As the conversation with the experts continued, they placed a plant before me that had interesting cane like stems with variegated design and flowers that were pale pink and beginning to fade.  It is the plant in the picture at the beginning of this story.  I commented on how lovely it was and how its’ cane (found out the flowers are on canes not stems) reminded me of a beautiful snake.  In the animal spirit world, snakes are a sign of great transformation and positive change.
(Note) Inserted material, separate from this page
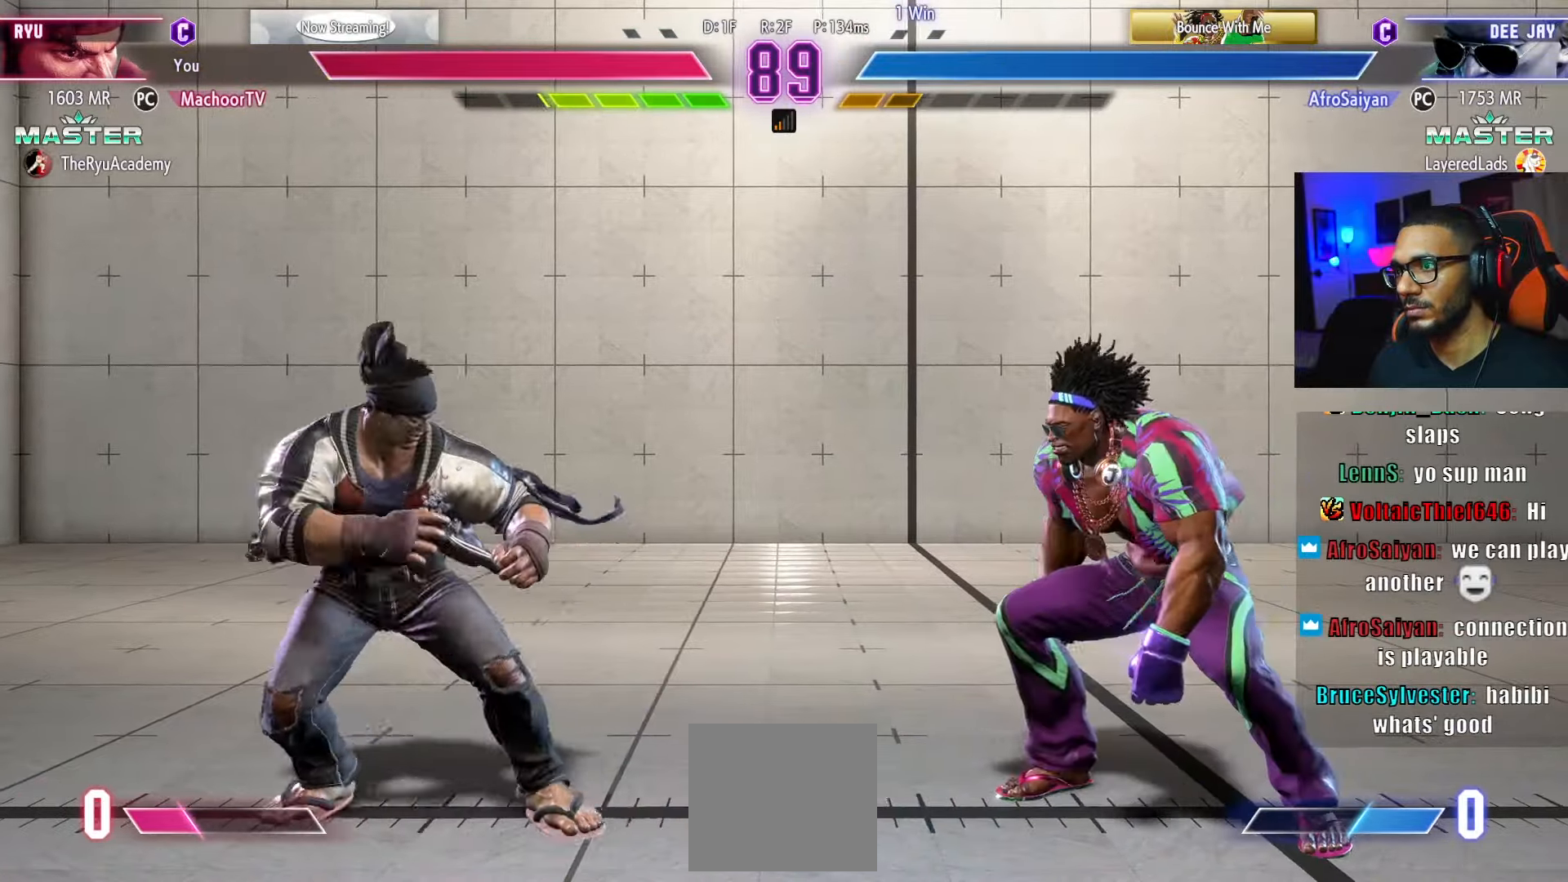
{"buttons": ["DPAD_DOWN", "DPAD_LEFT"], "left_stick": "center", "right_stick": "center", "events": [[50, "DPAD_DOWN", "down"], [50, "DPAD_LEFT", "up"], [117, "DPAD_RIGHT", "down"], [167, "DPAD_DOWN", "up"], [184, "DPAD_RIGHT", "up"], [200, "SQUARE", "down"], [267, "DPAD_LEFT", "down"], [317, "SQUARE", "up"], [450, "DPAD_DOWN", "down"]]}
This notion totally changed my feeling about snakes from creepy crawly things that I didn’t want to encounter, to creatures that shed their skin, recreate themselves and grow anew through the seasons.  An admirable thought for us humans to consider as our bodies age and change.  The Orchid Society professional and flora rescuer shared that she found this orchid in a dumpster, as someone had deemed it not ‘show worthy’ or good enough for display.  She brought it to their booth, knowing they would find the right person to nurture it and encourage it to thrive.  I commented that I admired her tenacity to keep it alive.  She then gifted it to me.  Wow.

What did this woman see in me that made her know that this plant had found its next home and caregiver?  I don’t know the exact answer, but I do know they supplied me with information about the two different orchids now in my possession, the one I brought with me being in the Phalaenopsis family and one saved from the dumpster of the Dendrobium variety.  I hope I can do the Orchid Society proud.  And I thought that was the end of this story.  Then I realized she something more.

This story goes way beyond taking care of flowering flora.  Orchids teach us perseverance and patience, as I learned that we need to nurture it when it’s not displaying its best outward appearance; we have to wait a considerable amount of time for its inner beauty to reveal itself.  So it is with people; I particularly think about this as we go through the teenage years with our children.  Gosh, they can be so annoying, as we to them, but eventually we appreciate each other as time and wisdom blossoms within each of us.

The snake-like design of the cane reminded me that we all have the ability to transform to something new with each new season.  We can shed what is no longer needed and create anew on a regular basis.

And that the Orchid Society person saw something beautiful in this plant that someone else had dismissed as worthless; she saw its inner beauty and potential.  So it is with people; we need to look beyond the surface to envision what is yet to come.